Supplied passage:
++++++

Both Sparta and Israel were founded through the conquest of territory and through the subjugation and dispossession of the native population. The Spartans conquered the Southern Greek lands of Laconia and Messenia, subjugating and dispossessing the natives. The Jewish Zionists conquered Palestine in 1948 and 1967, subjugating and dispossessing the Arab natives. For an outstanding overview of this, see Murray Rothbard’s “War Guilt in the Middle East.”

Both Sparta and Israel established a permanent military occupation over the native population, which was oppressed as a legally persecuted underclass in an apartheid state. The natives vanquished by the Spartans became “helots,” locked in a hereditary status somewhere between serfdom and state slavery. The hereditary status of Palestinian Arabs range from second-class citizenship in Israel to being inmates in an open-air prison camp in the Gaza Strip.

The helots were and the Palestinians are horribly economically oppressed. The labor and harvests of the helots were pitilessly exploited and extracted. The Palestinians are economically strangulated by blockades and other restrictions and by continued Israeli settlement building and other forms of dispossession. The main difference here is that the objective of the Spartans was colonial exploitation, while the original (and likely continuing) objective of the Israeli state was ethnic cleansing. For a thorough, scholarly demonstration of this, see The Ethnic Cleansing of Palestine by Israeli historian Ilan Peppe.

Sparta’s helots were subject to ritual and arbitrary humiliation and violence. Every autumn, as a rite of passage, elite Spartan youth in the state’s “Crypteia” institution were challenged to ambush and murder helots as a rite of passage.

++++++

Raw records:

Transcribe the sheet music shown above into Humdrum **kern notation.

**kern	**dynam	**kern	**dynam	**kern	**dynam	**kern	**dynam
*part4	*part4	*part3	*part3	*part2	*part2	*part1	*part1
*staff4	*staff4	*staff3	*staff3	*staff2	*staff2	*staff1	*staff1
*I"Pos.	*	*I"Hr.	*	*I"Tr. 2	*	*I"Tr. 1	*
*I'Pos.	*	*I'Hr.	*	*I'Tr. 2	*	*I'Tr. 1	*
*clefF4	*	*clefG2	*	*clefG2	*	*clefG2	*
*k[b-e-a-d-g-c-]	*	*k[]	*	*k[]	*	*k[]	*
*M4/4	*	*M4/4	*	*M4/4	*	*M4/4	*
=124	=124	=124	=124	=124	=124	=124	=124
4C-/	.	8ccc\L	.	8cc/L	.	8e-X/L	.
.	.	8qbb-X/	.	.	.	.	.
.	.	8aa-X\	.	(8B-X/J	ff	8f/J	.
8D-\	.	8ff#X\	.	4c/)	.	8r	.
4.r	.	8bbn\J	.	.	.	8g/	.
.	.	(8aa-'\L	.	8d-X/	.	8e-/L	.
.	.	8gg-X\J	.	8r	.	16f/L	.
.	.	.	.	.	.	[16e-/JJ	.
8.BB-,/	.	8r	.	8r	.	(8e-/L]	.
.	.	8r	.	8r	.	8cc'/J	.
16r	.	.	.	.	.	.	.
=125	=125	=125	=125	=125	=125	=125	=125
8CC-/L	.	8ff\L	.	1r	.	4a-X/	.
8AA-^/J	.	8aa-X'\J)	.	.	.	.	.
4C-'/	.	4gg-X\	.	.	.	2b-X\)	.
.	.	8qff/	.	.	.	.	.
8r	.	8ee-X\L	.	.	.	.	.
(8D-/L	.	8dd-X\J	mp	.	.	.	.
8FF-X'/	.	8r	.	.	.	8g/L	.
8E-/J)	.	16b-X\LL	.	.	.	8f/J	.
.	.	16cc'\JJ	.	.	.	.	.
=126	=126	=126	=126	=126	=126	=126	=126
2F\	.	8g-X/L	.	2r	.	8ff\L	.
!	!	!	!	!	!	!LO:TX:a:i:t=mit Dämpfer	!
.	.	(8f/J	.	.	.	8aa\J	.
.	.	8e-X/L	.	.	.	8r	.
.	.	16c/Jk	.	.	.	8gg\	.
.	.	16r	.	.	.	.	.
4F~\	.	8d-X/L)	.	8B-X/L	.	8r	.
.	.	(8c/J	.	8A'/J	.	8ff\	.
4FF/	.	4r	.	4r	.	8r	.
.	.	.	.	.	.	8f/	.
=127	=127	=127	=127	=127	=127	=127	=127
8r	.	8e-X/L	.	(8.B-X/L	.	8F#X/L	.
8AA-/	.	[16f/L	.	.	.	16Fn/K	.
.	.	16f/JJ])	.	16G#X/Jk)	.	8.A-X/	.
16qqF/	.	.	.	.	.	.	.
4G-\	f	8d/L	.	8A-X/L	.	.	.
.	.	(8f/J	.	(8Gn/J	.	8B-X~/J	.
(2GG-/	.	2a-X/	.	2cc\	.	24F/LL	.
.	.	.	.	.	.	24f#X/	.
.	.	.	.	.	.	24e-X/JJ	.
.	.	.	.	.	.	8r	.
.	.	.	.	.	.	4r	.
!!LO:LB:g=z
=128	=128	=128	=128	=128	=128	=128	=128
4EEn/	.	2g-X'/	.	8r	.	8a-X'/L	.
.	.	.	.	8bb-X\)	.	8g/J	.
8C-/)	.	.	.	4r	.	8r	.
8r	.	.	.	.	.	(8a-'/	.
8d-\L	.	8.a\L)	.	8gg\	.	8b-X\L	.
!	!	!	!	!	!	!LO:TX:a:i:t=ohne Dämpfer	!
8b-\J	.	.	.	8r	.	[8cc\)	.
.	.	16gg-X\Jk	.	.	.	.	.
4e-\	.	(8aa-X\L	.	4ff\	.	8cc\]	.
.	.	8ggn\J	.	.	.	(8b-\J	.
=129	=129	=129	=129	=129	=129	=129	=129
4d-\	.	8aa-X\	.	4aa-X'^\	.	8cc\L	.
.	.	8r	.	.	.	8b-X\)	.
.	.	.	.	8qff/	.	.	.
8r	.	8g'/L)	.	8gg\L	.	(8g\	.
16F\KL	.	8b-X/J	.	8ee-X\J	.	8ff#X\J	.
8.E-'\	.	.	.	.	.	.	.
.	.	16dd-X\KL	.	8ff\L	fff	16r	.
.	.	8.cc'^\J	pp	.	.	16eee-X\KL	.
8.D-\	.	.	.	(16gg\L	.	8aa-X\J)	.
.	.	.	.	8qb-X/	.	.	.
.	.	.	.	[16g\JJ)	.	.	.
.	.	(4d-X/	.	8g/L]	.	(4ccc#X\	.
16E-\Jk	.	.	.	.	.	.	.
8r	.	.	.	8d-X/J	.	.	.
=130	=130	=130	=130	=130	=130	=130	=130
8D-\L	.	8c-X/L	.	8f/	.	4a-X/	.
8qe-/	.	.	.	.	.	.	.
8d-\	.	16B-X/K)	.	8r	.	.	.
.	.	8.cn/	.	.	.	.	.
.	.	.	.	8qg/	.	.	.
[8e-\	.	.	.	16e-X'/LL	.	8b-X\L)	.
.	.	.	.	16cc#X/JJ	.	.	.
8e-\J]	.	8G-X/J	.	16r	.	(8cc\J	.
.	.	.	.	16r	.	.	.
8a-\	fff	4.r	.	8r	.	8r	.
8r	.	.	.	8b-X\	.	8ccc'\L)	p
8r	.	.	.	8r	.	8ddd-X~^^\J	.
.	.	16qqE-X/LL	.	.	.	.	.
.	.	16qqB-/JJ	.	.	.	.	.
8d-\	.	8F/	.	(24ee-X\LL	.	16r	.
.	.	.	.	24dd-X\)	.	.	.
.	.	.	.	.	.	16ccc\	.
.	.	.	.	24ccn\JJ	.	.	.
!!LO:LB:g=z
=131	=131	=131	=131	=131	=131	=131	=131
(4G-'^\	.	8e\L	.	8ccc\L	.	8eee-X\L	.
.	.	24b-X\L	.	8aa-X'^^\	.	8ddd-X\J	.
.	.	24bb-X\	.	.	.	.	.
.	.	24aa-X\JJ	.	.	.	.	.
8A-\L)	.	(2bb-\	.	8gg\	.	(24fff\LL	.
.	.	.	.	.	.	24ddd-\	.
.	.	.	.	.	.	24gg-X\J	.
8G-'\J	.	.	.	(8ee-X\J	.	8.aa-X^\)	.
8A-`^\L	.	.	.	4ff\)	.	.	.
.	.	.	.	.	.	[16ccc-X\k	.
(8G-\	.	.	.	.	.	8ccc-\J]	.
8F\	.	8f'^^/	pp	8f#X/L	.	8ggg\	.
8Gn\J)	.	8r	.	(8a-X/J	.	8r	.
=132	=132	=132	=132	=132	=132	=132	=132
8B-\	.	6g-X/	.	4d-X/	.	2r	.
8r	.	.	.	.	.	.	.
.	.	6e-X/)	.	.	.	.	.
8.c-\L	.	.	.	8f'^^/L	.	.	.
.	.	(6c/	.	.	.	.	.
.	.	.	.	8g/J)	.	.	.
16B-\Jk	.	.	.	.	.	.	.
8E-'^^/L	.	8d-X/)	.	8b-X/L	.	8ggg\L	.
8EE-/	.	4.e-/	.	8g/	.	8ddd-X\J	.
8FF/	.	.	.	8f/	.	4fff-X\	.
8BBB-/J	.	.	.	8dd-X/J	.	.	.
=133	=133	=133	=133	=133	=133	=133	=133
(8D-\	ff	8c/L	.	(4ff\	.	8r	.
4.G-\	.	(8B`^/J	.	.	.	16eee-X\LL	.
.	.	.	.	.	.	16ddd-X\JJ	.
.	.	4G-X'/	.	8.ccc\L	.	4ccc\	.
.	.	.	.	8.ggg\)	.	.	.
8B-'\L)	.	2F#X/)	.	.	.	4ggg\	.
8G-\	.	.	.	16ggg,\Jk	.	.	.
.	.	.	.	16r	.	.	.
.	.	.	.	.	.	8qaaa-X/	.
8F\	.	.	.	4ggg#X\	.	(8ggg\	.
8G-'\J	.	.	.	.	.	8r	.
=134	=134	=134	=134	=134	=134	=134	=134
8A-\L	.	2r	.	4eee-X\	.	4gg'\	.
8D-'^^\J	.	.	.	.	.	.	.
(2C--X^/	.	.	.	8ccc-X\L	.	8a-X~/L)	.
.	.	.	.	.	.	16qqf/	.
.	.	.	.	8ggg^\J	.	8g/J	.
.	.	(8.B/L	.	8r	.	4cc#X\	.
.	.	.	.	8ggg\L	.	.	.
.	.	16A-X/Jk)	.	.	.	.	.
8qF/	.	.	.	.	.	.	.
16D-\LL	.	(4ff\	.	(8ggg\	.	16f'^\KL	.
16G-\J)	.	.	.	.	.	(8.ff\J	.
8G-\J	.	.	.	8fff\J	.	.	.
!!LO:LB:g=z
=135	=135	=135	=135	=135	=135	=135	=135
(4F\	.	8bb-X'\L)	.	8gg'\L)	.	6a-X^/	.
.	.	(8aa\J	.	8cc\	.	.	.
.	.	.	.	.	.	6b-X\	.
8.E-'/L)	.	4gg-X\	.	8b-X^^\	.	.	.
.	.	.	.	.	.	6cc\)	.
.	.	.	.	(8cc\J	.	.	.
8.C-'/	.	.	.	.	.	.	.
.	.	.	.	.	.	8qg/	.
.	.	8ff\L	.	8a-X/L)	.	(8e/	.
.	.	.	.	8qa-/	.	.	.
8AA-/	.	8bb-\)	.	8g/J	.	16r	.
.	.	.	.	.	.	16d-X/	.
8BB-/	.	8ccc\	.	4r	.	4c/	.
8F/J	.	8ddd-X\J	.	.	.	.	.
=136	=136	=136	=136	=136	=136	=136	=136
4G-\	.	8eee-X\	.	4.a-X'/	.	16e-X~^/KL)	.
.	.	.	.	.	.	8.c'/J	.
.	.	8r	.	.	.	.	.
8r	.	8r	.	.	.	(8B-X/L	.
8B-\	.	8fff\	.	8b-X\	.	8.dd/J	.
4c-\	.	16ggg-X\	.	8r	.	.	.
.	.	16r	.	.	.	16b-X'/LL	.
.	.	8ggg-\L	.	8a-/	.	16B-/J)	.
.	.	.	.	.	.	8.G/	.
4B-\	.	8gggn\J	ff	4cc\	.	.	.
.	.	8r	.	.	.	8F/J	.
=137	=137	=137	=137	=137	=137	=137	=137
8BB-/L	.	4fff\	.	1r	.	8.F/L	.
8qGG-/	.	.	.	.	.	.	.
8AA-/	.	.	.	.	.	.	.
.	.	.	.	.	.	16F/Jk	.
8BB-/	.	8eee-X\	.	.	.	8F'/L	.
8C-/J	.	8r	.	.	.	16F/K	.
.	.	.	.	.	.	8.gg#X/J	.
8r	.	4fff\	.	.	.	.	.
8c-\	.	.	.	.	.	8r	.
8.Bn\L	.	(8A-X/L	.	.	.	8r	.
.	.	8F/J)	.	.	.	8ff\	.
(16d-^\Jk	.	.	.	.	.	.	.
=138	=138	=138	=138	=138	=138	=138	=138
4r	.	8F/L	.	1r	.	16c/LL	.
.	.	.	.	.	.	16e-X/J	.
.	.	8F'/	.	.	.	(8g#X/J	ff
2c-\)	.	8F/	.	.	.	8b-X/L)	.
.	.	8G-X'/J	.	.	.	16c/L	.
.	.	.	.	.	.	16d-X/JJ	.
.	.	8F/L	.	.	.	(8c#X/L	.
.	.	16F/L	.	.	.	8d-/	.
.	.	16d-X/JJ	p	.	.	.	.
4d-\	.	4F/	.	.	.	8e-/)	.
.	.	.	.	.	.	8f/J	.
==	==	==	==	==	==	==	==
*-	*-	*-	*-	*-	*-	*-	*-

++++++

In the passage comparing Sparta and Israel, what was the Spartan institution in which elite youth were challenged to ambush helots, and in what season did this happen?

Finished exercise: The Crypteia, every autumn.